The data:
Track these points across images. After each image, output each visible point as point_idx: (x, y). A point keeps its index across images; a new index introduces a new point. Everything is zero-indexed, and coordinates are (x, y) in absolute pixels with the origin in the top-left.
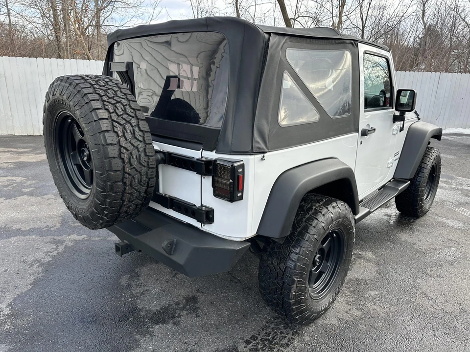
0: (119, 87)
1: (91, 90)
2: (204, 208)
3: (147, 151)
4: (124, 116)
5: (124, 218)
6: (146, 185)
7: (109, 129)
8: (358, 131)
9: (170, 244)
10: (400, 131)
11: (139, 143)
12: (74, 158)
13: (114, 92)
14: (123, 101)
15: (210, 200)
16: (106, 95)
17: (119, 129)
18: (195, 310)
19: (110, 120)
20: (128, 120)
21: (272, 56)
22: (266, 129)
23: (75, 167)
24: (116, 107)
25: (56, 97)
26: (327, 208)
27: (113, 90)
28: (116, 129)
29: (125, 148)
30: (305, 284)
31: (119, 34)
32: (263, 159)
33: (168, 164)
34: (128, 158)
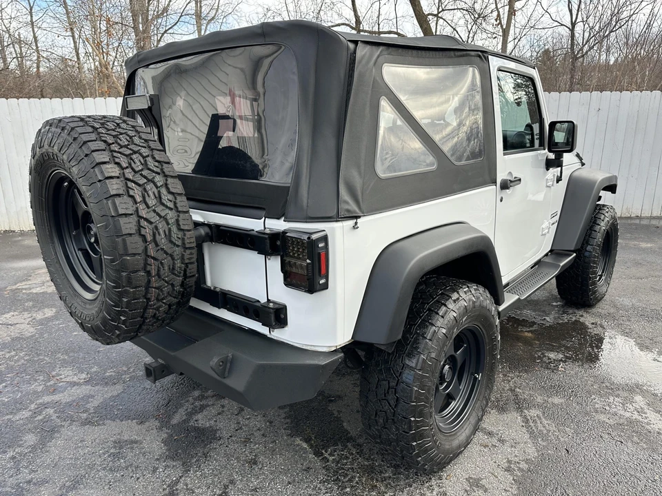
0: (137, 131)
1: (93, 136)
2: (271, 305)
3: (181, 223)
4: (145, 172)
5: (152, 325)
6: (182, 275)
7: (121, 192)
8: (495, 182)
9: (222, 362)
10: (557, 182)
11: (167, 211)
12: (78, 240)
13: (128, 138)
14: (143, 150)
15: (280, 292)
16: (116, 142)
17: (137, 193)
19: (122, 179)
20: (150, 178)
21: (361, 75)
22: (358, 182)
23: (80, 254)
24: (131, 159)
25: (44, 150)
27: (128, 135)
28: (131, 193)
29: (146, 220)
31: (139, 58)
33: (216, 242)
34: (151, 234)
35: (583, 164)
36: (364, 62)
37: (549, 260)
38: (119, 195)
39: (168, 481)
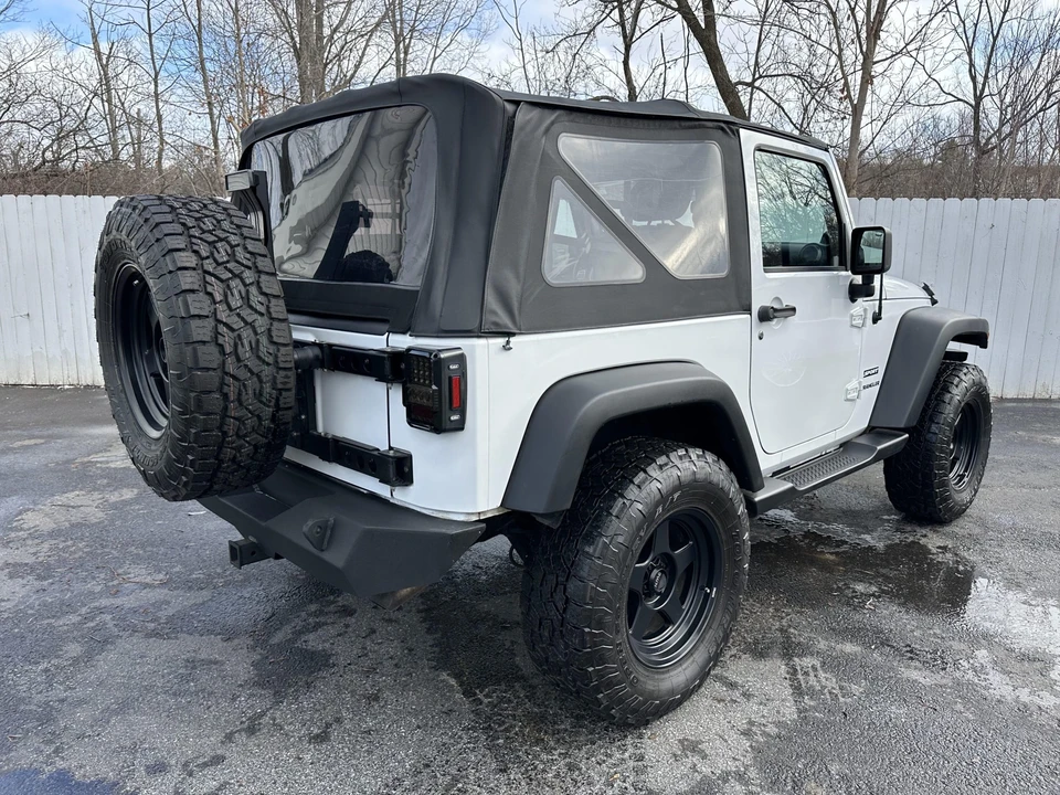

Task: Write out all of the data above word for word, leaving the pictures out.

Expected output:
Track these points across images. After each image, output each visible point as point_idx: (x, y). A point keeps its index across images; a new index introduces a new point. Everything is zero-indexed, and coordinates are (x, y) in absolute pixels with the origin in the top-left.
0: (119, 87)
1: (91, 90)
2: (204, 208)
3: (147, 151)
4: (124, 116)
5: (124, 218)
6: (146, 185)
7: (109, 129)
8: (358, 131)
9: (170, 244)
10: (400, 131)
11: (139, 143)
12: (74, 158)
13: (114, 92)
14: (123, 101)
15: (210, 200)
16: (106, 95)
17: (119, 129)
18: (195, 310)
19: (110, 120)
20: (128, 120)
21: (272, 56)
22: (266, 129)
23: (75, 167)
24: (116, 107)
25: (56, 97)
26: (327, 208)
27: (113, 90)
28: (116, 129)
29: (125, 148)
30: (305, 284)
31: (119, 34)
32: (263, 159)
33: (168, 164)
34: (128, 158)
0: (137, 131)
1: (93, 136)
2: (271, 305)
3: (181, 223)
4: (145, 172)
5: (152, 325)
6: (182, 275)
7: (121, 192)
8: (495, 182)
9: (222, 362)
10: (557, 182)
11: (167, 211)
12: (78, 240)
13: (128, 138)
14: (143, 150)
15: (280, 292)
16: (116, 142)
17: (137, 193)
19: (122, 179)
20: (150, 178)
21: (361, 75)
22: (358, 182)
23: (80, 254)
24: (131, 159)
25: (44, 150)
27: (128, 135)
28: (131, 193)
29: (146, 220)
31: (139, 58)
33: (216, 242)
34: (151, 234)
35: (583, 164)
36: (364, 62)
37: (549, 260)
38: (119, 195)
39: (168, 481)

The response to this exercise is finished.